O presidente da Associação Gaúcha de Proteção ao Ambiente Natural (Agapan), Heverton Lacerda, destacou que o Plano Diretor não está pronto para ser levado à votação na Câmara Municipal devido à falta de espaço para a participação da sociedade na elaboração da lei. Ele também questionou quais são os dados de infraestrutura que embasam a nova altura e o adensamento propostos e onde estão disponíveis esses dados.

Na decisão proferida nesta sexta-feira (8), revertida pelo TRF4, a 5ª Vara Federal de Porto Alegre determinara que o Município de Porto Alegre disponibilizasse, de forma organizada, a relação e a íntegra de todos os processos SEI vinculados à revisão do Plano Diretor, incluindo as atas de reuniões, documentos elaborados, relatórios sobre produtos contratados e manifestações técnicas da equipe executora.

As contribuições online ao novo Plano Diretor foram estendidas até o próximo sábado (16).

Ausência de transparência

A presidente do IAB-RS, Clarice Misoczky de Oliveira, questionou os números sobre a participação pública no processo de revisão do Plano trazido pela Prefeitura, que incluem 142 reuniões dos Grupos de Trabalho e 27 eventos nas Regiões de Planejamento. “Todos os técnicos também assinam as atas de participação, e eles são parte interessada. Então, esse número não é real”, pontuou Clarice.

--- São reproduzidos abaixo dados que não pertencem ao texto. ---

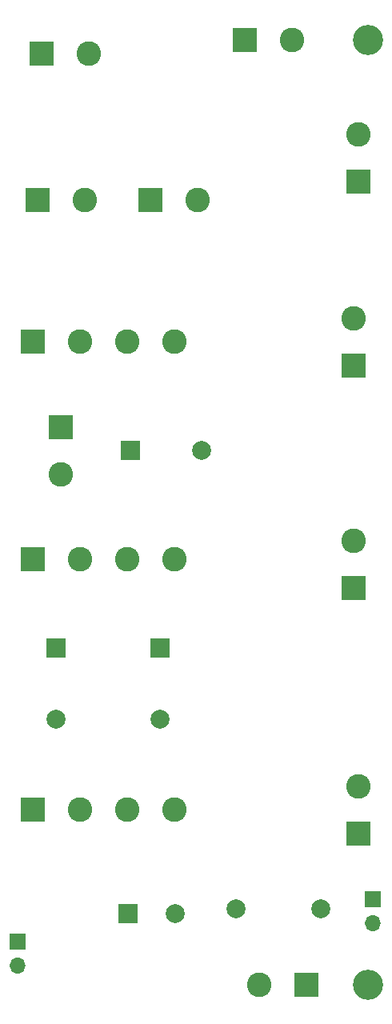
<source format=gbr>
%TF.GenerationSoftware,KiCad,Pcbnew,8.0.2*%
%TF.CreationDate,2024-06-25T22:05:52+02:00*%
%TF.ProjectId,Robo_V2.0-Stromverteilung,526f626f-5f56-4322-9e30-2d5374726f6d,rev?*%
%TF.SameCoordinates,Original*%
%TF.FileFunction,Soldermask,Bot*%
%TF.FilePolarity,Negative*%
%FSLAX46Y46*%
G04 Gerber Fmt 4.6, Leading zero omitted, Abs format (unit mm)*
G04 Created by KiCad (PCBNEW 8.0.2) date 2024-06-25 22:05:52*
%MOMM*%
%LPD*%
G01*
G04 APERTURE LIST*
%ADD10R,2.600000X2.600000*%
%ADD11C,2.600000*%
%ADD12C,3.200000*%
%ADD13R,2.000000X2.000000*%
%ADD14C,2.000000*%
%ADD15R,1.700000X1.700000*%
%ADD16O,1.700000X1.700000*%
G04 APERTURE END LIST*
D10*
%TO.C,Jetson_SW1*%
X61000000Y-93500000D03*
D11*
X66000000Y-93500000D03*
X71000000Y-93500000D03*
X76000000Y-93500000D03*
%TD*%
D10*
%TO.C,5V1*%
X95000000Y-73000000D03*
D11*
X95000000Y-68000000D03*
%TD*%
D12*
%TO.C,H1*%
X96500000Y-138500000D03*
%TD*%
D10*
%TO.C,5V_SW2*%
X61000000Y-70500000D03*
D11*
X66000000Y-70500000D03*
X71000000Y-70500000D03*
X76000000Y-70500000D03*
%TD*%
D10*
%TO.C,12V_SW1*%
X61000000Y-120000000D03*
D11*
X66000000Y-120000000D03*
X71000000Y-120000000D03*
X76000000Y-120000000D03*
%TD*%
D10*
%TO.C,Out_5V1*%
X64000000Y-79500000D03*
D11*
X64000000Y-84500000D03*
%TD*%
D13*
%TO.C,C2*%
X71382323Y-82000000D03*
D14*
X78882323Y-82000000D03*
%TD*%
D13*
%TO.C,C3*%
X74500000Y-102882323D03*
D14*
X74500000Y-110382323D03*
%TD*%
D10*
%TO.C,Output1*%
X83500000Y-38500000D03*
D11*
X88500000Y-38500000D03*
%TD*%
D10*
%TO.C,Out_12V1*%
X73500000Y-55500000D03*
D11*
X78500000Y-55500000D03*
%TD*%
D10*
%TO.C,Jetson1*%
X95000000Y-96500000D03*
D11*
X95000000Y-91500000D03*
%TD*%
D13*
%TO.C,C4*%
X63500000Y-102882323D03*
D14*
X63500000Y-110382323D03*
%TD*%
D15*
%TO.C,Input1*%
X59400000Y-133960000D03*
D16*
X59400000Y-136500000D03*
%TD*%
D14*
%TO.C,R1*%
X82500000Y-130500000D03*
X91500000Y-130500000D03*
%TD*%
D13*
%TO.C,C1*%
X71132323Y-131000000D03*
D14*
X76132323Y-131000000D03*
%TD*%
D10*
%TO.C,H-Bridge1*%
X61500000Y-55500000D03*
D11*
X66500000Y-55500000D03*
%TD*%
D10*
%TO.C,12V1*%
X95500000Y-122500000D03*
D11*
X95500000Y-117500000D03*
%TD*%
D10*
%TO.C,LoP1*%
X90000000Y-138500000D03*
D11*
X85000000Y-138500000D03*
%TD*%
D10*
%TO.C,PCA9685*%
X62000000Y-40000000D03*
D11*
X67000000Y-40000000D03*
%TD*%
D15*
%TO.C,LoP-Pins1*%
X97000000Y-129460000D03*
D16*
X97000000Y-132000000D03*
%TD*%
D10*
%TO.C,LCD1*%
X95500000Y-53500000D03*
D11*
X95500000Y-48500000D03*
%TD*%
D12*
%TO.C,H2*%
X96500000Y-38500000D03*
%TD*%
M02*

</source>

Dúvidas sobre a transparência do processo têm gerado insegurança jurídica desde a última eleição para o Conselho Municipal de Desenvolvimento Urbano e Ambiental (CMDUA). Em fevereiro de 2025, a 4ª Vara da Fazenda de Porto Alegre decidiu pela anulação da eleição. A decisão acolheu ação movida por diversas entidades do setor que apontaram irregularidades no edital e no processo eleitoral – que modificou a disposição da Lei Complementar nº 434/1999 e o Decreto Municipal nº 20.013/2018, ampliando a interpretação da lei no que se refere às entidades de classe e afins ao planejamento urbano.

A presidente do IAB acrescentou que também existe a segunda conferência, que ocorreu sob determinação judicial com caráter meramente consultivo, não deliberativo, e é apresentada como uma etapa de participação no relatório.

Clarice ressaltou que o aumento da densidade previsto na revisão do Plano Diretor reduzirá o custo da produção do metro quadrado para o mercado imobiliário, porém não para o consumidor final. “São apartamentos para investidores. Assim, o adensamento não resolverá o problema do déficit habitacional”, afirmou.

Para a especialista, faltou detalhamento da minuta do plano durante a explicação neste sábado. “A minuta é uma linguagem jurídica, é uma linguagem muito difícil, mas trechos dela deveriam ter sido incorporados na apresentação, para que se entendesse o rigor do que estava sendo de fato apresentado. É o modelo de cidade que está em disputa aqui.”